Since June, Mr. Hassani, who claims to be one of the princes of the legendary Shammar tribe, which numbers nearly 7 million across the Arab world, says he has received at least $100,000 in cash and numerous perks from the US military and the Iraqi government.
With his help, at least $1 million has also been distributed to other tribal sheikhs who have joined his Salahaddin Province "support council," according to US officers. Together, they have assembled an armed force of about 3,000 tribesmen dubbed the "sahwa [awakening] folks."
All of these enticements serve one goal: To rally Sunni tribes and their multitude of followers to support coalition forces.
The payments are a drop in the bucket given the billions spent annually in Iraq by the United States. And paying tribes to keep the peace is nothing new. It was one of Mr. Hussein's tools in his selective patronage system designed to weaken and control all institutions outside his Baath party. The British also tried it when they ruled Iraq last century.
But the strategy is fraught with risks, including the serious potential for wars among the tribes themselves and the creation of militias in die-hard Sunni Arab lands where many continue to question the legitimacy and authority of the Shiite-led central government in Baghdad.
"[The US military] threw money at [the sheiks]," says Col. David Hsu, who heads a team advising Iraq's armed forces in Salahaddin, Saddam's home province. He shows recent digital photographs he captured of smiling sheikhs holding bundles of cash as they posed with US military officers. "You are basically paying civilians to turn in terrorists. Money was an expedient way to try to get results."

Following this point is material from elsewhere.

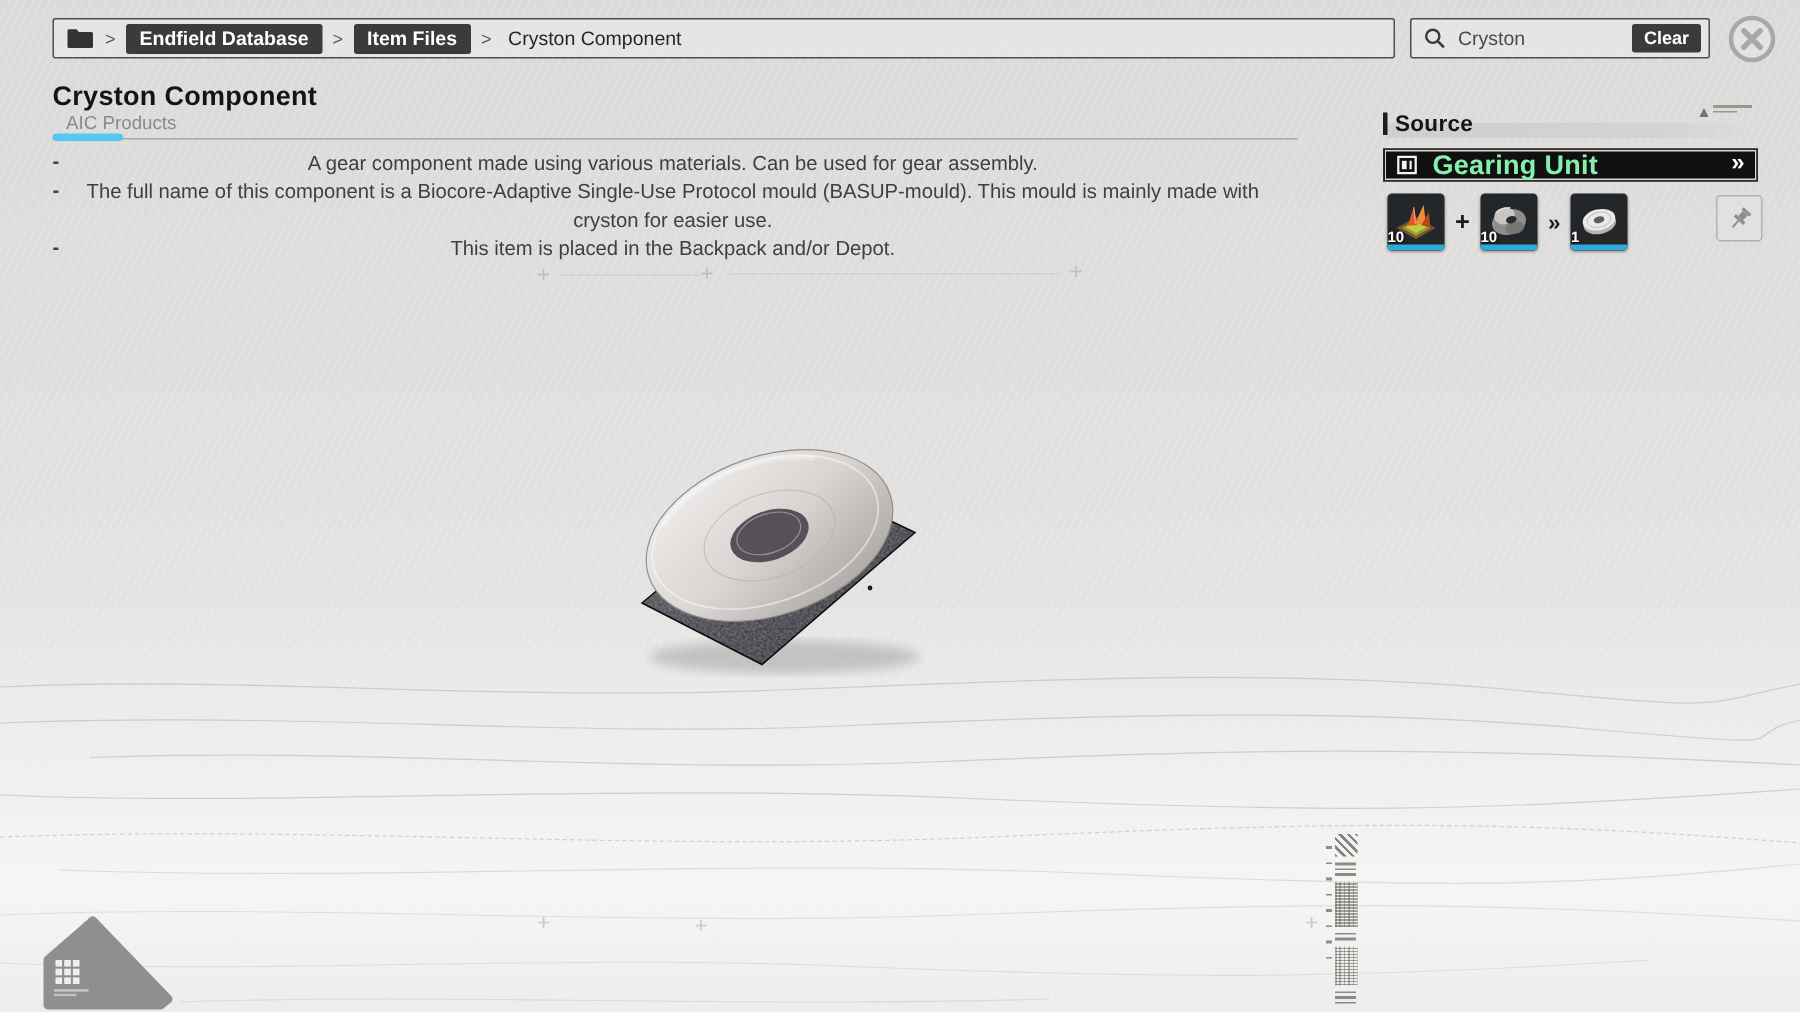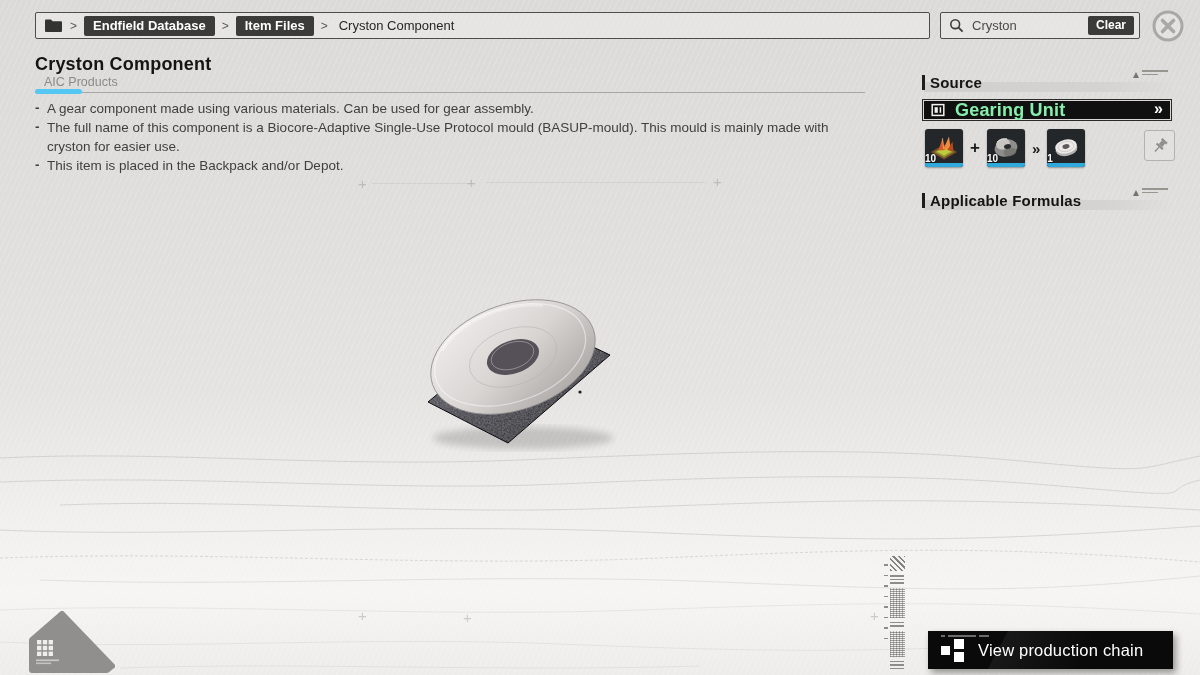"A gear component made using" .bullets li { text-align: none -> center }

US military officers on the ground say there is tremendous pressure from high above to replicate the successes of the so-called "awakening" against Al Qaeda in the western Anbar Province. The drive reached its apex in the run-up to the September testimonies to Congress by the top US military commander and diplomat in Iraq, US officers say.
"In order to turn the intent of [Lt.] Gen. [Raymond] Odierno for reconciliation into action, the coalition forces on the ground basically started recruiting leaders to try to turn other civilians against the insurgents," says Colonel Hsu, a native of Hawaii. General Odierno is the No. 2 commander of US forces in Iraq.
And the push seems to have paid off. Both the number of explosions and US military fatalities in October dropped to almost half their September levels in the Multinational Division-North area, which comprises of Diyala, Salahaddin, Tamim (Kirkuk), and Ninevah Provinces, according to military figures.
A senior official in the Shiite coalition of Prime Minister Nouri al-Maliki defends the wisdom of partnering with Sunni Arab tribes. Humam Hamoudi, a member of parliament from the Supreme Islamic Iraqi Council party, says the tribes may ultimately make better political allies than the Sunni political bloc that quit the government in June and has boycotted it since July.
But, he warns, Baghdad has to have more oversight over the tribal outreach project, otherwise the Sunni Arab tribes could turn against the government once the American presence diminishes.
"They need to have dialogue with the government," says Mr. Hamoudi of the tribes. "If their connection remains only to the Americans, then they are a time bomb. In the future they may become enemies of the democratic project."
Maj. Gen. Abdul-Jabbar Rabie, who was once a commander in the Saddam-era Army and now heads a brigade of the new Army in Salahaddin, shares that view. Hassani's men lack discipline and loyalty, he says, and could soon become a militia.
"They can spin out of control. They may be double agents and deal with both sides," says General Rabie.